Ссылки для упрощенного доступа

125-летие Государственного исторического музея, непредсказуемое прошлое России и занятные публикации в бывших советских республиках




Владимир Тольц : Во вторник одно из самых старых среди непрерывно действующих госучреждений России – Государственный исторический музей – театрально-правительственным представлением пышно отметил свое 125-летие. Об этом – в первой части передачи. А во второй мы начнем сегодня разговор о том, что пишут ныне на окраинах бывшей советской империи….

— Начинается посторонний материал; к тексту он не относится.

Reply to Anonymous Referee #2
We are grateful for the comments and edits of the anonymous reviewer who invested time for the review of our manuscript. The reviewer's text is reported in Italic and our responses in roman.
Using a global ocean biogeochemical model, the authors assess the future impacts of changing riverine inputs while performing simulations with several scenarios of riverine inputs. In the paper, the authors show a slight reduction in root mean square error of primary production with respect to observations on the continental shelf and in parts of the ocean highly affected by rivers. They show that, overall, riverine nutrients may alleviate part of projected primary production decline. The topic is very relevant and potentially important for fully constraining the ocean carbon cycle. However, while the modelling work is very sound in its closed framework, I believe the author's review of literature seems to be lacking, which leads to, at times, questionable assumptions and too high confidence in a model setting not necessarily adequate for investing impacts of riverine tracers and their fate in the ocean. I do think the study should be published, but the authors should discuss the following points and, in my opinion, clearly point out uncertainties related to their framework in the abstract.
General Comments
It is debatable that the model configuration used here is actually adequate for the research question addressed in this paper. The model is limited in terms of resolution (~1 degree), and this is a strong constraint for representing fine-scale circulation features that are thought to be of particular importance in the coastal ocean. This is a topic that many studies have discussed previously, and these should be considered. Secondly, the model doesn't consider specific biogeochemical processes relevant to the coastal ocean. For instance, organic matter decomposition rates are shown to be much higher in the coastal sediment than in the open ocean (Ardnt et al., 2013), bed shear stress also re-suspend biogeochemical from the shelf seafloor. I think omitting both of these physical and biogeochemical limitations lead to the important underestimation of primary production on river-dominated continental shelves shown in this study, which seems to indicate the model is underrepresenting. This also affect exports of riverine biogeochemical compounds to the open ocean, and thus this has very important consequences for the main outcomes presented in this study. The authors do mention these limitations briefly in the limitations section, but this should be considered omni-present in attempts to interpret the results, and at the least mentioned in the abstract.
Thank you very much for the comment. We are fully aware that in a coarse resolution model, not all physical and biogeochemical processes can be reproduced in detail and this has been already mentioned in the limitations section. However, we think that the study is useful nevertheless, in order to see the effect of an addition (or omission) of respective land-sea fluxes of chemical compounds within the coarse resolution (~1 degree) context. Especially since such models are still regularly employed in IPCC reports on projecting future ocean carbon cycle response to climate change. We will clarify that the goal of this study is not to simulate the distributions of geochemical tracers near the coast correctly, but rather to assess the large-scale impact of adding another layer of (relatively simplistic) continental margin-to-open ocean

Ну, кто бы еще три десятилетия назад, когда в мае по Красной площади тягачи дежурно протаскивали многотонные ракеты и тысячи участвующих в воинском параде, слаженно молотя сапогами мостовую, кричали свое «ура!» взобравшемуся на мавзолей начальству, кто бы тогда мог подумать, что в уже в 1990-м подобные действа отменят, а через 17 лет введут заново? И в добавок, что через 3 недели после такого майского воинского представления 2008 года – детища возрождающегося советского прошлого, на ту же Красную площадь из Кремля под звуки «Боже, царя храни!» выедет золоченная царская карета с ряженными, изображающими императорскую чету Александра III и Марию Федоровну, ликующими по поводу 125-летия заведения, первоначально носившего имя «Его Императорского Высочества Государя наследника Цесаревича Александра Александровича». Никто этого тогда предсказать не мог! Поскольку будущее России в своей непредсказуемости может соперничать разве что с ее прошлым, регулярно перелицовываемым в соответствии с пожеланиями нечасто обновляющейся верховной власти.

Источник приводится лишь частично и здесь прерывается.